#### QUOTED PASSAGE ####
SLIDER

Saturday, July 21, 2012

Ugh, FML

Wednesday 7/18/12

Pumping and crying in a windowless office is not how I envisioned my life at 30 years. I know, wah, wah, wah. A tiny violin is playing in my honor.

I keep saying how hard it is to work fulltime as a new, breastfeeding, mother. But I should be even more specific. It's difficult to be a new mom, breastfeed, pump, bike commute, and carry on some semblance of a normal life with regard to my husband, family, friends, and house responsibilities - all while working fulltime as a fellow. It's one thing to spend 40-50 hours at the office every week, but it's a whole different story to work 40-50 hours/week in a traineeship. It sucks to spend all-day-every-day feeling inadequate, incompetent, inept, and insignificant, and then go home to your family and feel like you missed out on the stuff that really matters.

As a SLP fellow at the Portland VA Medical Center, I am part employee and part student. Because I've earned my Master's degree in Communication Disorders and Sciences, I am technically a speech-language pathologist. But I then need a clinical fellowship year (CFY), where I am required a certain number of hours of supervision, in order to earn my Certificate of Clinical Competence (CCC) through ASHA, the "professional, scientific, and credentialing association" for SLPs, audiologists, and related services. At the VA, a fellow has full supervision/training, much like a medical resident. I work under the instruction/guidance/liability of my supervisors, I do 3-month rotations, and rarely make an official clinical decision without getting it approved by my supervisors. Believe it or not, it's quite a privilege to get hired on as an SLP fellow at the VA. Most of my cohort from graduate school went out and got regular jobs, with periodic check-ins from supervisors from afar. Meanwhile, I'm getting serious training. I'm learning about every aspect of medical speech pathology with the adult population.  Which means I'm expected to know things related to our scope of practice - swallowing, language, cognition, speech, voice - but also about respiratory infection, cardiac procedures, cancer treatment, brain lesions, neurological disease processes, enteral nutrition, etc, which contribute to the medical fragility of our patients. In other words, there's a lot of fucking information to learn and put into practice. So that's the student part. The employee part is that I'm paid, expected to be there for (at least) 40 hours/week, and I get a free bus pass.

If I could get over the anxiety of being Debbie Do-Right and worry less about what my supervisors and colleagues think of me, maybe I'd have some room in my brain to actually learn what I feel like I don't know. I suppose I just have to keep in mind that my supervisors have overseen dozens of students and fellows throughout the years. I can't be the most incompetent of the them all. Or can I? Someone has to be the worst, after all. I just don't like the idea that it's me.
####
## TASK ITEM A
In the blog post about working as a new mother, rewrite the part starting with "I keep saying" and going on through "that really matters.", with "husband" replaced by "partner".
## TASK ITEM B
According to the blog post about working as a new mother, what degree has the writer earned?
## TASK ITEM C
Write the next part of the blog post about working as a new mother, picking up after its last sentence.
#### PROVIDED MATERIAL ####
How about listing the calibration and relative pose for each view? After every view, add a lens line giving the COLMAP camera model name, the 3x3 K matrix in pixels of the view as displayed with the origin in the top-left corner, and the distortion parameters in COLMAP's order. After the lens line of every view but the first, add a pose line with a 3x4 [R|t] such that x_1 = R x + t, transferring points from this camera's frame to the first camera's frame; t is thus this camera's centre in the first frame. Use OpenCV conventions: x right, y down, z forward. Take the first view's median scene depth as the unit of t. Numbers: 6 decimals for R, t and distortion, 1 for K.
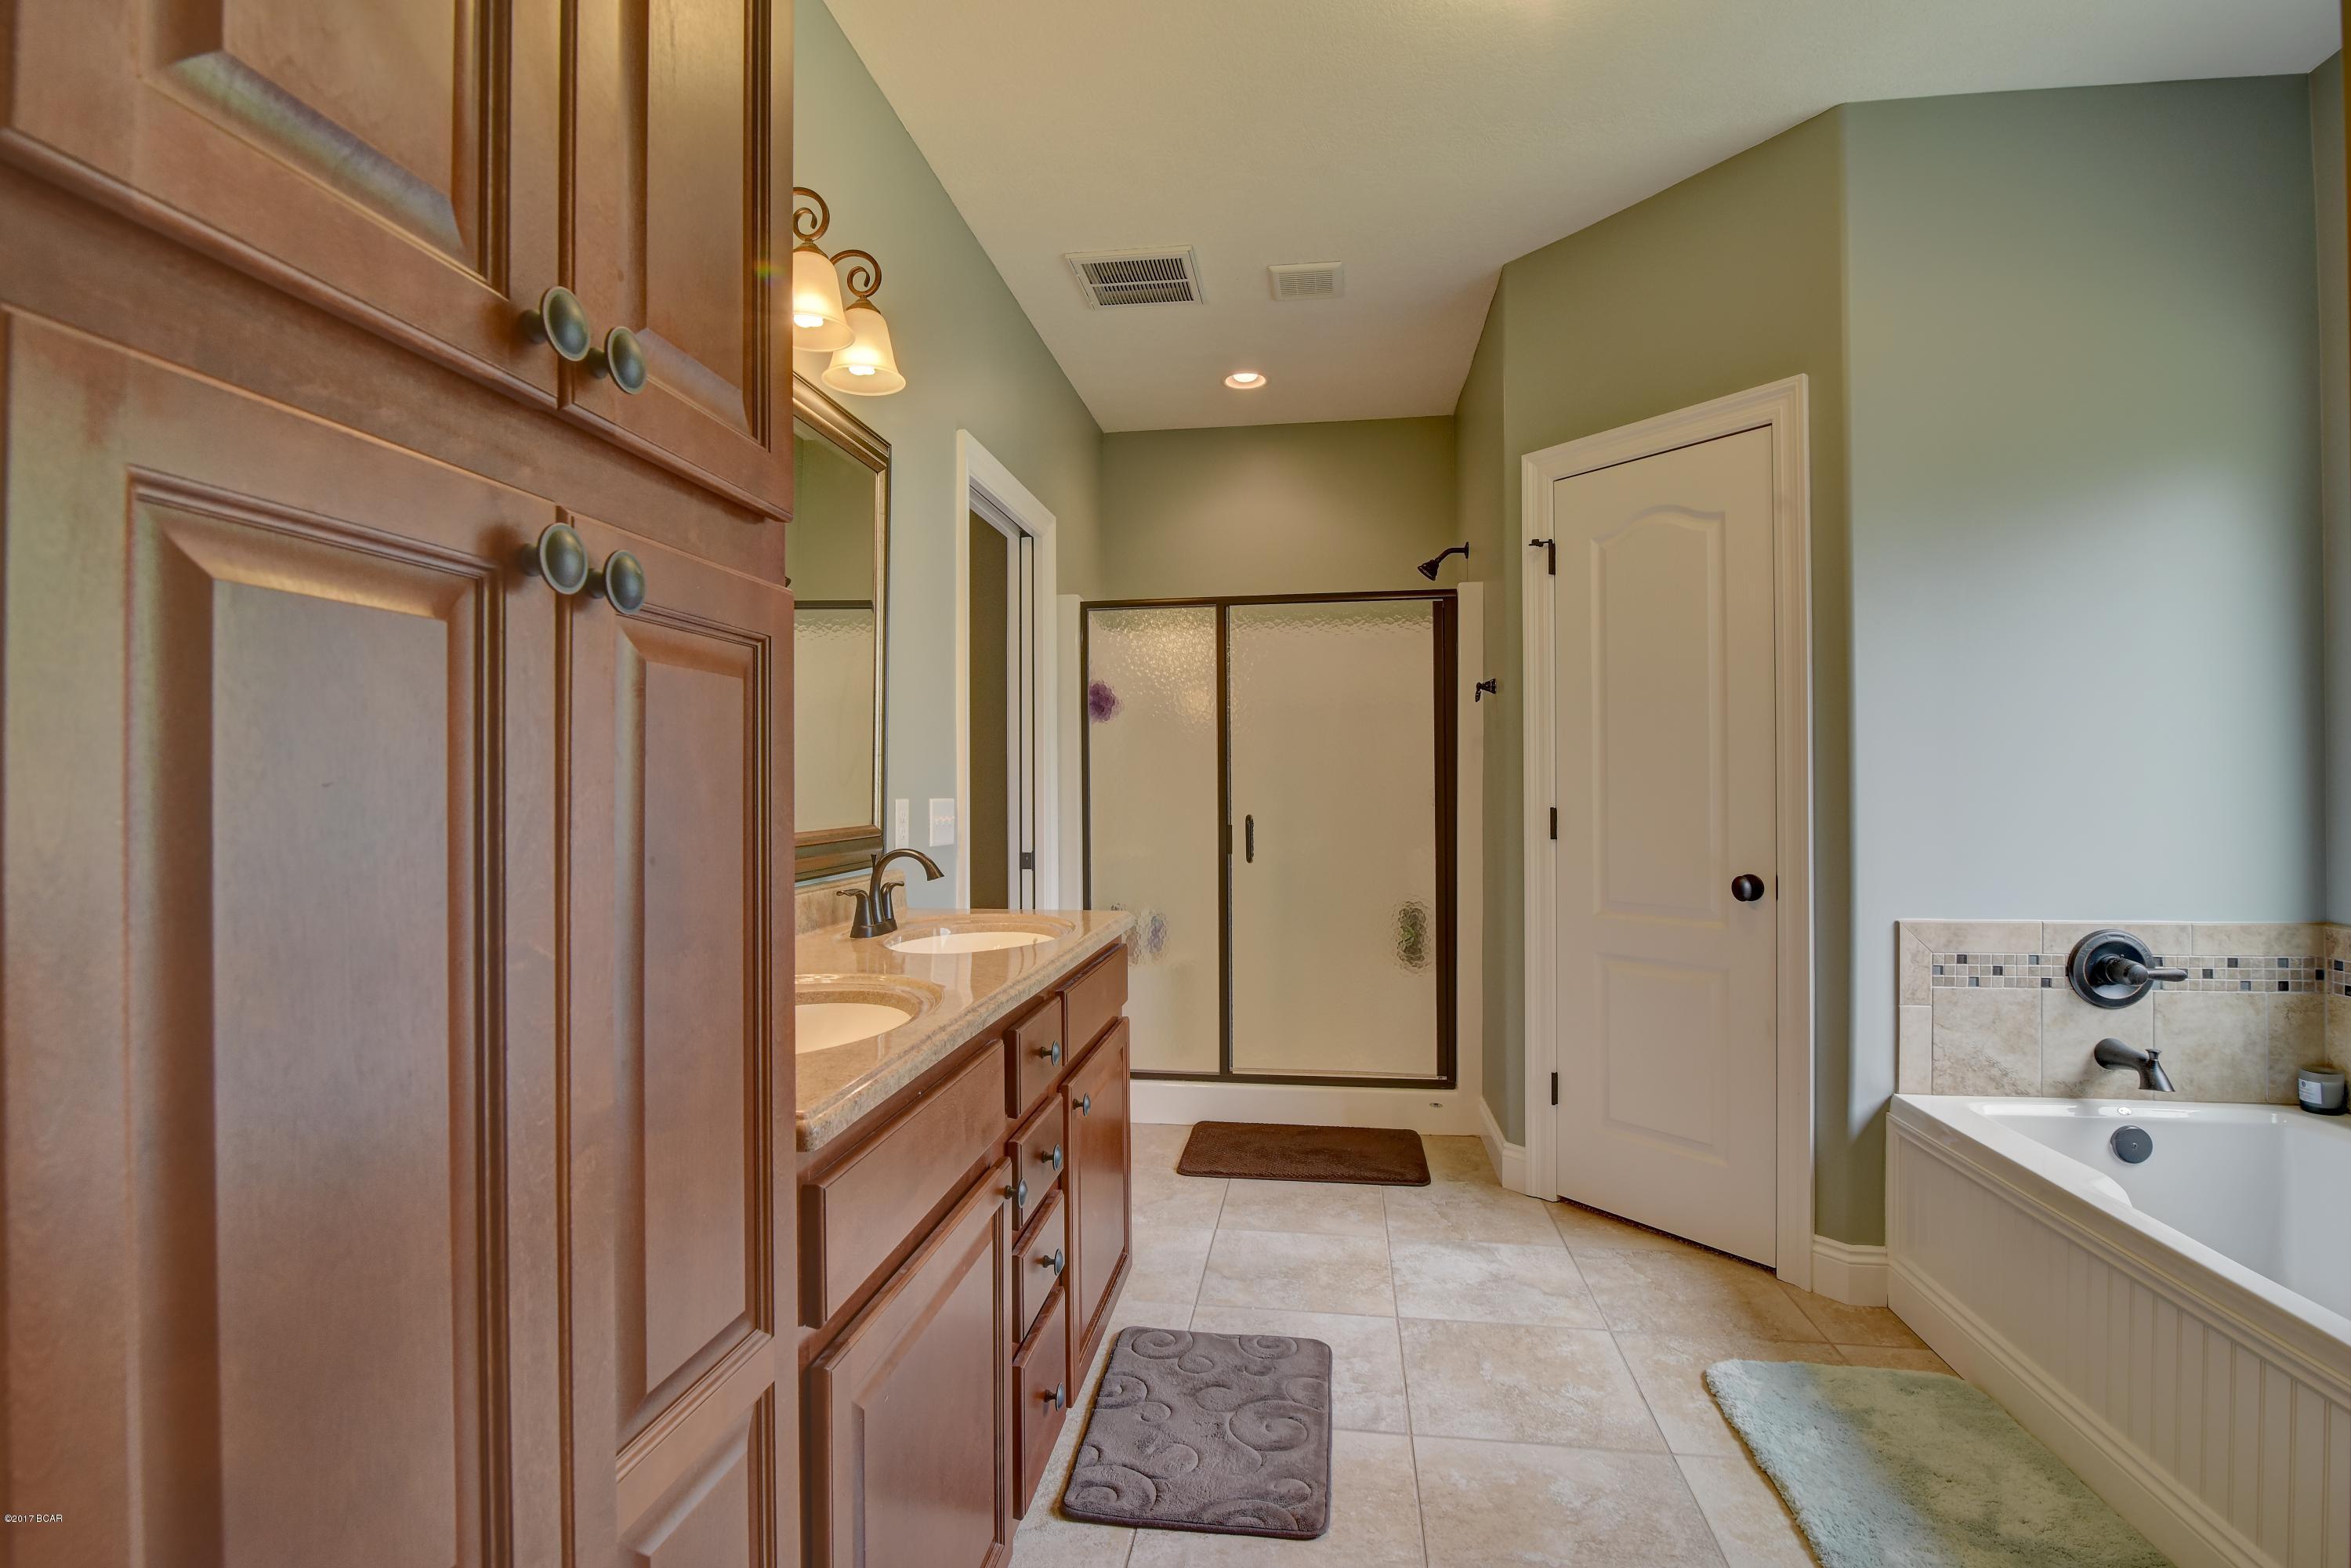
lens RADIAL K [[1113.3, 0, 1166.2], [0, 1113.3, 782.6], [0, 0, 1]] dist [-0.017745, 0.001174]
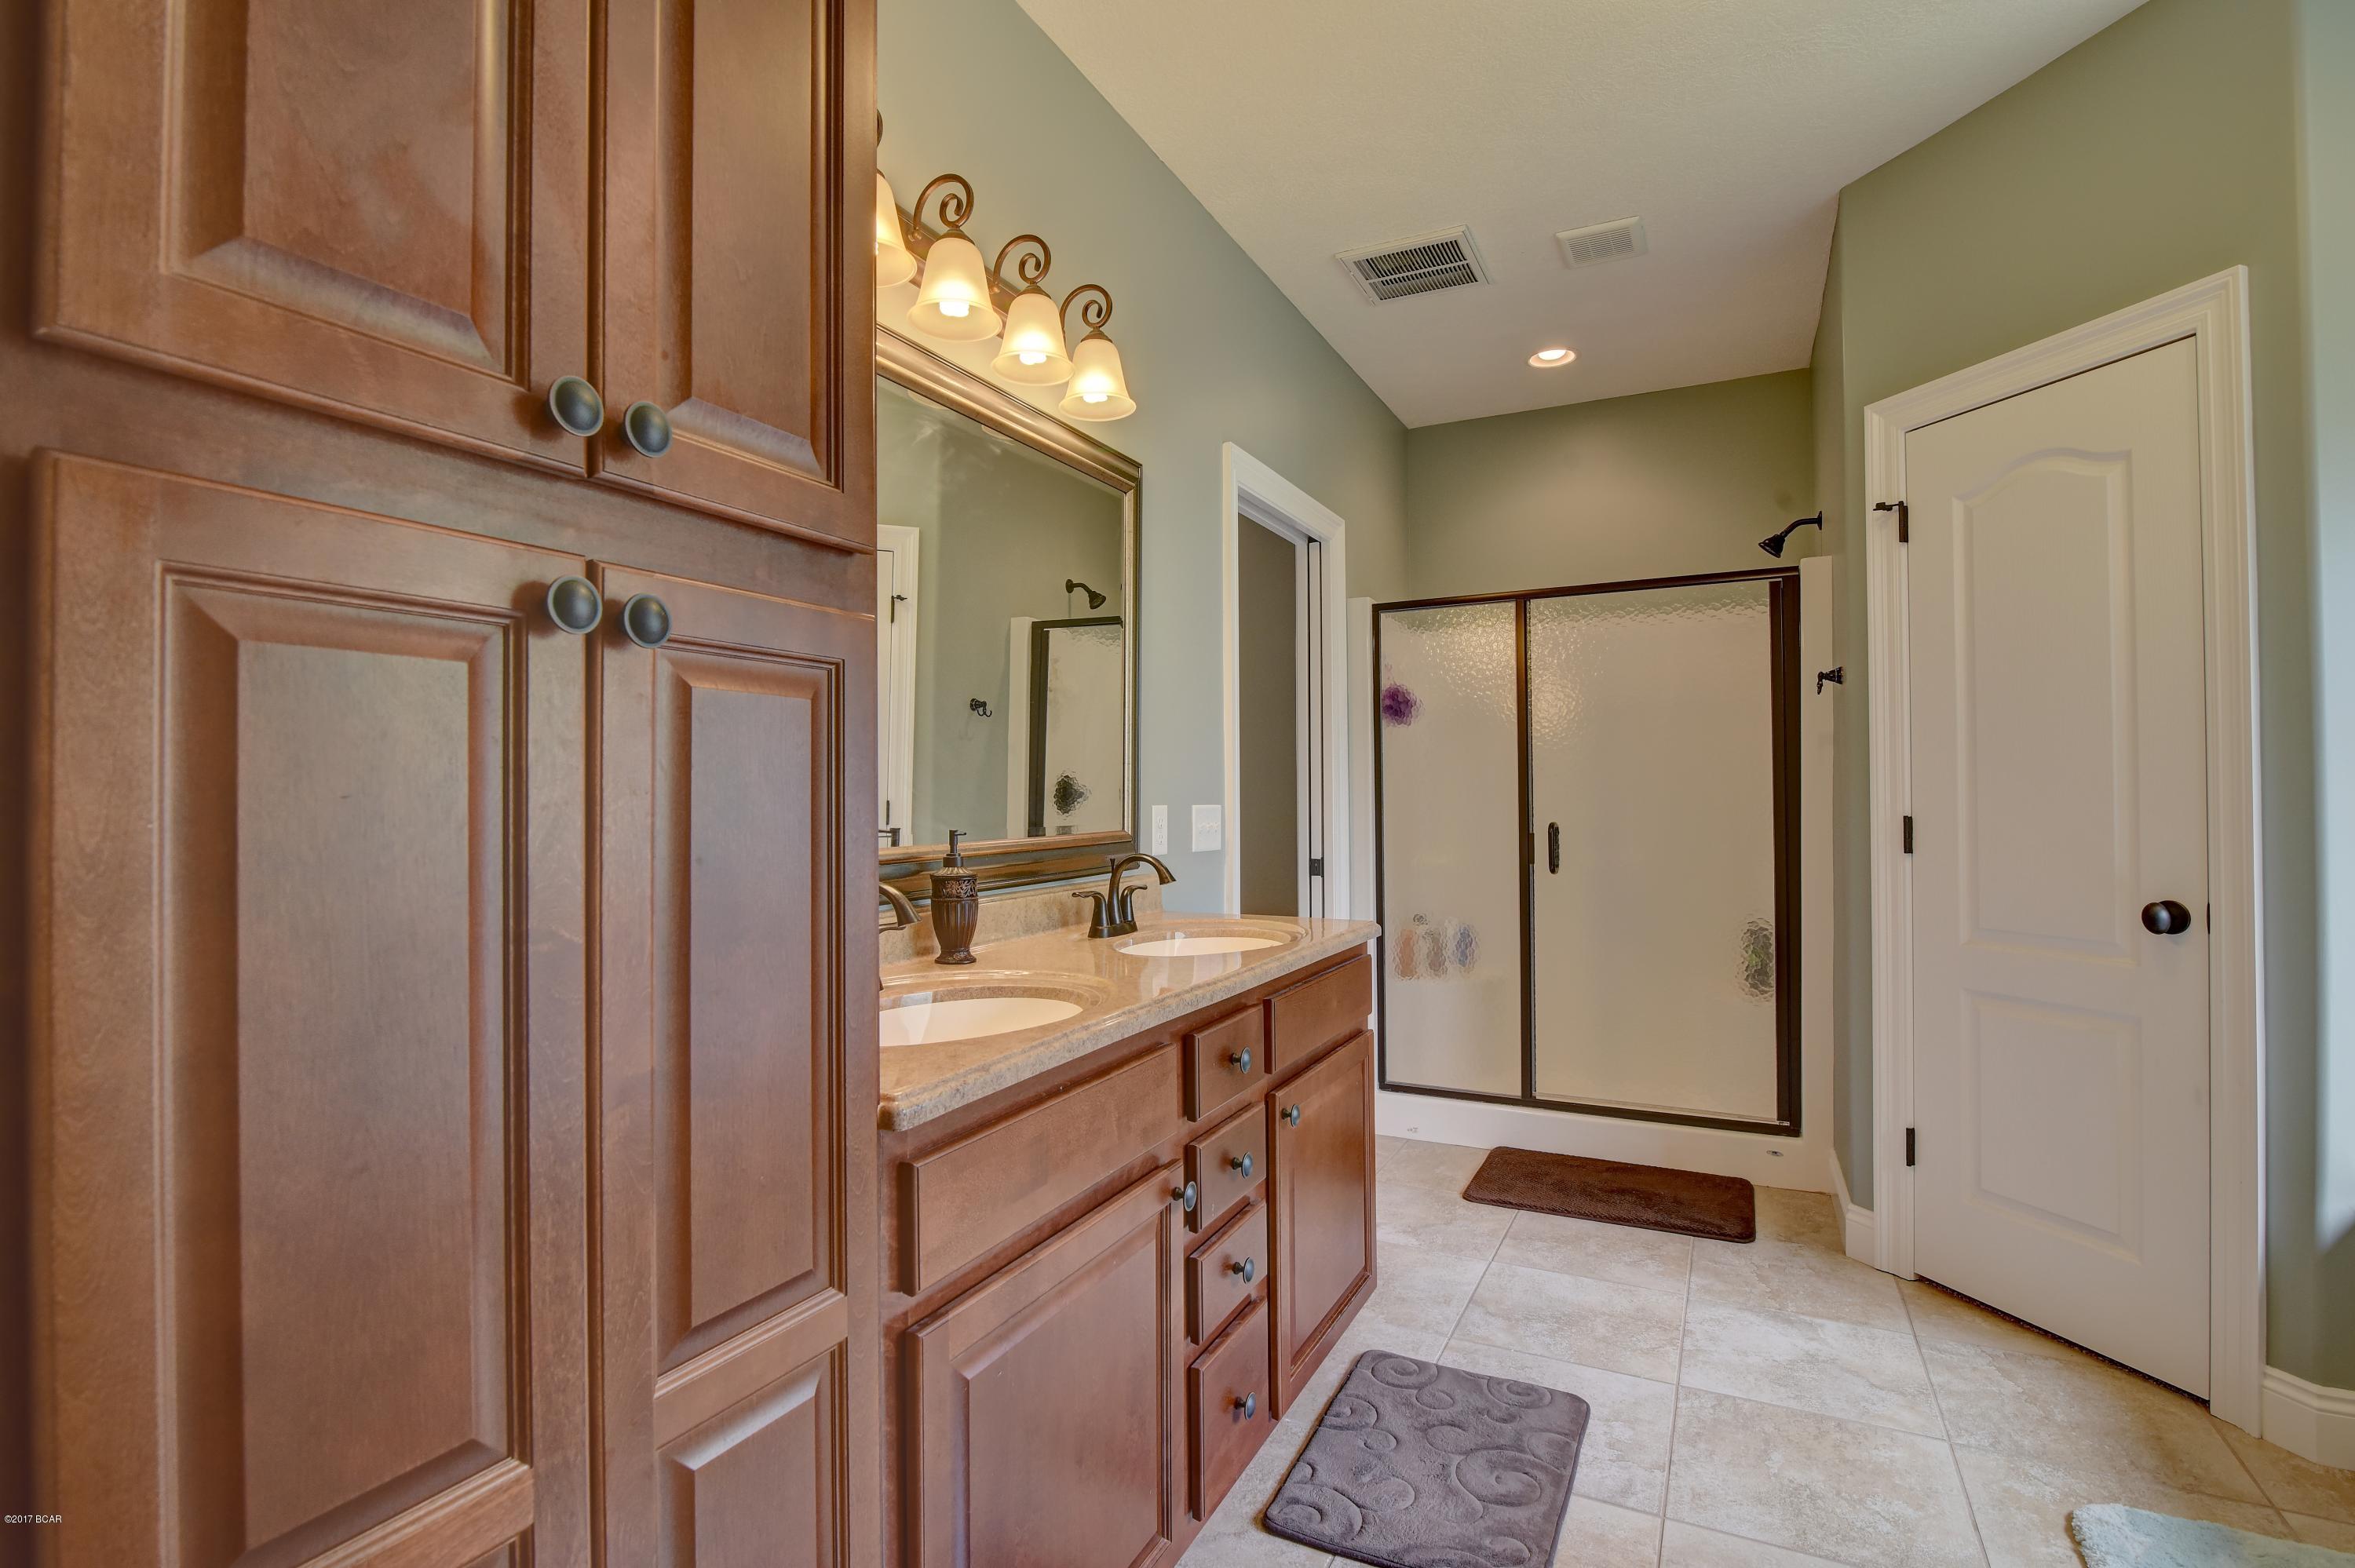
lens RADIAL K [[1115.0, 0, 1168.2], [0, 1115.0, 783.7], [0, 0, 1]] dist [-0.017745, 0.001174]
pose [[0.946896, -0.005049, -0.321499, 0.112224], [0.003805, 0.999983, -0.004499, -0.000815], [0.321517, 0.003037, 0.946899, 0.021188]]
####
#### PROVIDED MATERIAL ####
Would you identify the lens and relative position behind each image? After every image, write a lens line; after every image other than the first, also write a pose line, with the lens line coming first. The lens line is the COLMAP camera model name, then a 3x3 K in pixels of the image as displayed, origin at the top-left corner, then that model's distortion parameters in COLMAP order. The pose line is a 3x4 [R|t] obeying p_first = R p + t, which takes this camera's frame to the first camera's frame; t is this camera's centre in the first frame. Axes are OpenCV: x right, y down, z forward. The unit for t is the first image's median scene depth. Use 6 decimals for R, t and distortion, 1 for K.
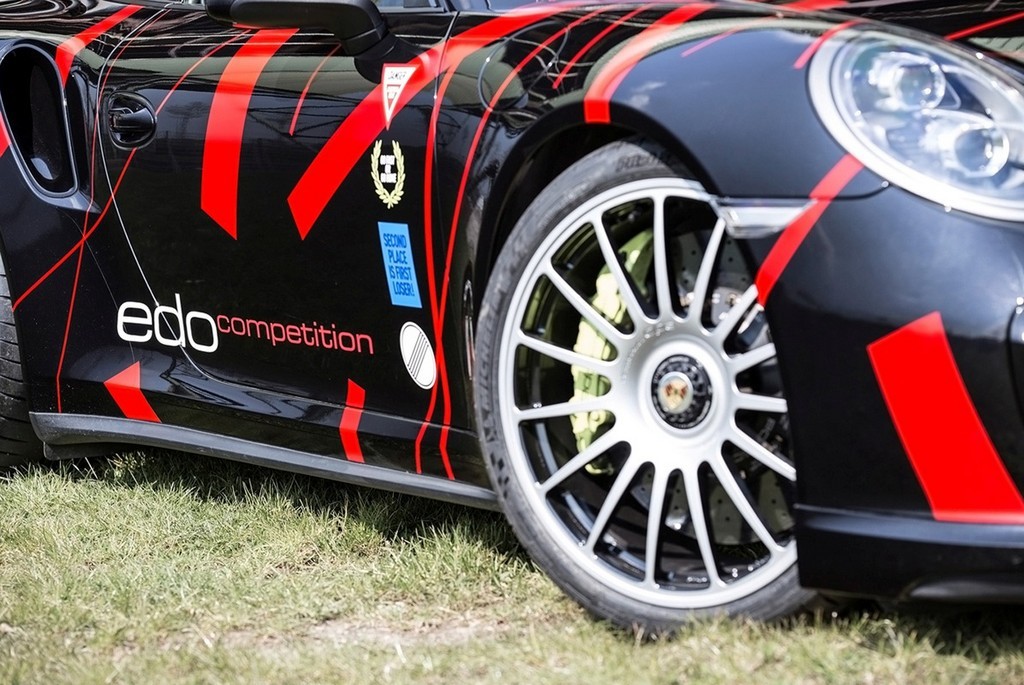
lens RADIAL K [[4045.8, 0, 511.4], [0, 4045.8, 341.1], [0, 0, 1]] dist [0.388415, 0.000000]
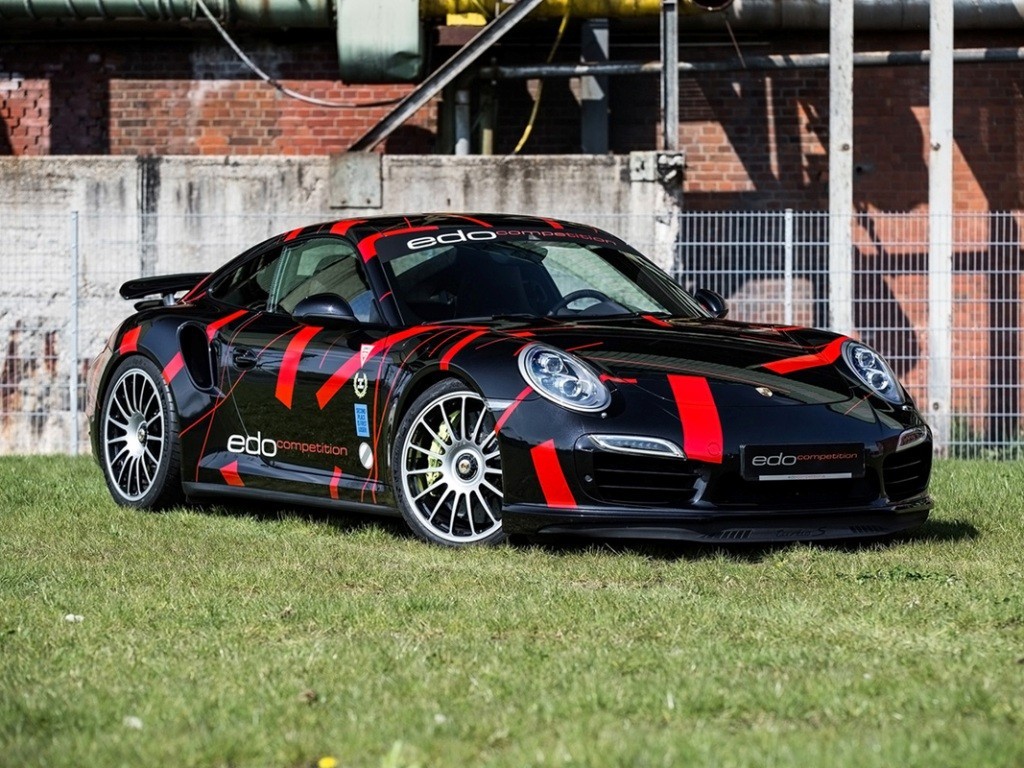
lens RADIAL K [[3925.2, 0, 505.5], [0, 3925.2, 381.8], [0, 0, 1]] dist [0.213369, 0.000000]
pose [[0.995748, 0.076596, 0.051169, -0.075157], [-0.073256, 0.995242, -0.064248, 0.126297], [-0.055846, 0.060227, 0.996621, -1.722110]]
####
## EXERCISE RESPONSE A
I keep saying how hard it is to work fulltime as a new, breastfeeding, mother. But I should be even more specific. It's difficult to be a new mom, breastfeed, pump, bike commute, and carry on some semblance of a normal life with regard to my partner, family, friends, and house responsibilities - all while working fulltime as a fellow. It's one thing to spend 40-50 hours at the office every week, but it's a whole different story to work 40-50 hours/week in a traineeship. It sucks to spend all-day-every-day feeling inadequate, incompetent, inept, and insignificant, and then go home to your family and feel like you missed out on the stuff that really matters.

## EXERCISE RESPONSE B
A Master's degree in Communication Disorders and Sciences.

## EXERCISE RESPONSE C
And because my constant worry about fucking up has corroded my confidence, I now actually am fucking up. For example, one of my supervisors explicitly asked me to do a few simple things for a patient at the end of the day - calling the team to pass along our recommendations, writing nursing orders for feeding the patient, and signing another chart note. I even wrote these tasks down. Yet I still failed to do them. Instead, I waited until the middle of the following night to wake up in a panic, obsessing over how I'd forgotten. I've even started being paranoid that every time my supervisors talk in a hushed tone or behind closed doors, that they're talking about me. What an airhead I am. How little it seems like I know. How they are confused why I got good recommendations before they hired me. How women with babies are less productive at work. How annoyed they are at having to tell me to do everything, like, why shouldn't I just know more already?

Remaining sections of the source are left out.